Only a tiny number of RBS's shareholders chose to buy any of the new shares in Royal Bank that were being sold in order to strengthen its balance sheet - which was inevitable, since the new shares were more expensive than the price of the existing shares on the stock market.
So the Treasury, on behalf of taxpayers, bought up the remaining 23bn shares at 65.5p each.
And, with last night's market price at 55p, we as taxpayers are already sitting on a loss of £2.4bn on this stake.
But the share price may rise.
What's more important is that this huge bank - which has just under £2,000bn of assets - is now majority controlled by the state.
Its shares will be in the hands of a special new company, UK Financial Investments Limited, owned by the Treasury, but described as being at arms length from it (see my earlier note, "a new taxpayer-owned mega-bank").
This is intended to demonstrate that ministers will not meddle in Royal Bank's day to day operations.
That said, it is utterly implausible that ministers and officials will be able to stand by idly as and when Royal Bank takes actions that affect millions of voters.
The commercial judgements of Royal Bank's management will inevitably be conditioned by the inescapable fact that we the taxpayers now own the bank.
That's about a great deal more than whether it pays bonuses to senior executives or how much it lends to small business and homeowners (which is where the government has already exerted explicit pressure).
It's about fundamental questions of culture and about how much risk the bank is prepared to take or is allowed to take by the new proprietor.
Those who run banks such as Royal Bank have for years seen themselves as creators and manufacturers of financial products, companies that can generate incremental wealth and can grow faster than the underlying rate of the economy.

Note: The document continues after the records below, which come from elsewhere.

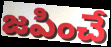
జపించే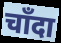
चाँदा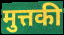
मुत्तकीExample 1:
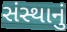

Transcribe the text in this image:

સંસ્થાનું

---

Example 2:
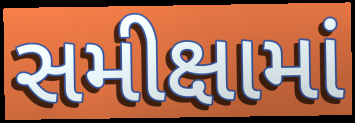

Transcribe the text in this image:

સમીક્ષામાં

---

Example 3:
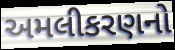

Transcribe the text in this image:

અમલીકરણનો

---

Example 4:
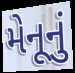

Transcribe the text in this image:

મેનૂનું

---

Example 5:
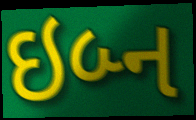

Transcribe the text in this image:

ઇબ્નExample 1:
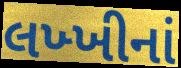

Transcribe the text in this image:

લખ્ખીનાં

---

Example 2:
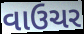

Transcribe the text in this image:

વાઉચર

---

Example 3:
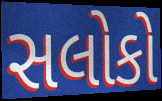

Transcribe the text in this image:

સલોકો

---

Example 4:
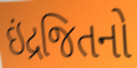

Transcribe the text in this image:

ઇંદ્રજિતનો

They didn't want to see themselves as the infrastructure of the economy, that couldn't and shouldn't attempt to push up their profits at an accelerating rate. Somehow it was a bit too humiliating to be no more than the pipework for the real generators of wealth, companies with genuinely new services, real products and real technology.
So bankers created and exploited new "financial technology" that enriched themselves (for a while, at least) and was supposedly benefiting all of us by providing unlimited quantities of credit at astonishingly cheap rates.

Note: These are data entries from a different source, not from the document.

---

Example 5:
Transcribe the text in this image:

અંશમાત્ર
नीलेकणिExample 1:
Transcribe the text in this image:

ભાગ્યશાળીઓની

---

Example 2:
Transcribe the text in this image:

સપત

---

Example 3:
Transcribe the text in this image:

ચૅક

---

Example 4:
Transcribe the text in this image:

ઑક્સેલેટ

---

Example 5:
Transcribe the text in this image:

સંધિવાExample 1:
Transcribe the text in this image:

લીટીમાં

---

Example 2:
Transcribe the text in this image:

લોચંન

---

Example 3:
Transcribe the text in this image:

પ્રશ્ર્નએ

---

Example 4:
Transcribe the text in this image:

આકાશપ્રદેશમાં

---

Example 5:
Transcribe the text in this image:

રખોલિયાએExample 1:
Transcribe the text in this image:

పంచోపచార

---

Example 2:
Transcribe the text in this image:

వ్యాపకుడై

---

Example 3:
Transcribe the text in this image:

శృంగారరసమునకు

Much of that technology - the collateralised debt obligations, the collateralised loan obligations, the credit default swaps, the structured investment vehicles - generated colossal losses, hobbled the global banking system, and is part of the reason why taxpayers all over the world are now propping up wounded banks on a mindboggling scale.
So whether they like it or not, most banks and bankers are destined to lead a quieter, duller life for many years.

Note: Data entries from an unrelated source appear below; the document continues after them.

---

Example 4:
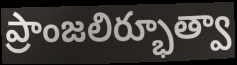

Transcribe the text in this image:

ప్రాంజలిర్భూత్వా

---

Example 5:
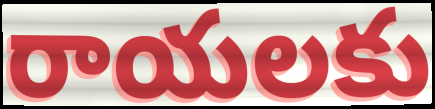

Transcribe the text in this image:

రాయలకు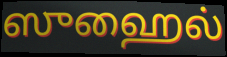
ஸுஹைல்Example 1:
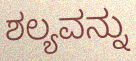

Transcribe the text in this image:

ಶಲ್ಯವನ್ನು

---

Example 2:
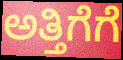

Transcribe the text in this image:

ಅತ್ತಿಗೆಗೆ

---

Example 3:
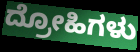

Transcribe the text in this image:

ದ್ರೋಹಿಗಳು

Which, many taxpayers would say, isn't such a terrible thing.
If our banks simply concentrated on the very basics - taking deposits, providing simple loans to customers they actually know, moving our money to where we want it to go - would that be so disastrous?
Throughout the entire history of banking there's always been a tension between their core function as public-service utilities and the desire of the bankers themselves to earn super-normal returns by speculating with their depositors' cash.
Whether they like it or not, all our banks will for the next few years look a lot more like building societies and a lot less like Goldman Sachs.
UPDATE, 09:45AM: Sorry. I forgot the elephant in the room, Royal Bank of Scotland's £1900bn of borrowings, deposits and other liabilities.
I'm sure these will be kept off the formal public sector balance sheet. The public finances really wouldn't look pretty if another 140% of GDP was added to the national debt.
But now that taxpayers own 58% of Royal Bank, we are explicitly and formally standing behind its entire, gargantuan balance sheet, its assets and its liabilities.
That was always true in an implicit sense, because Royal Bank was too big to be allowed by the government to fail.
But we shouldn't pretend that the liability isn't real. The assessment of Royal Bank's credit-worthiness is now closely linked to an assessment of the credit-worthiness of the UK state.
That cuts both ways. Royal Bank is benefitting from having the financial support of the state (which is why it really does have to behave itself).
But the fact that Royal Bank has this conspicuous support also shines quite a bright light on the huge and growing liabilities of the state, which will have an impact on the perceived credit-worthiness of Britain - and not in a nice way.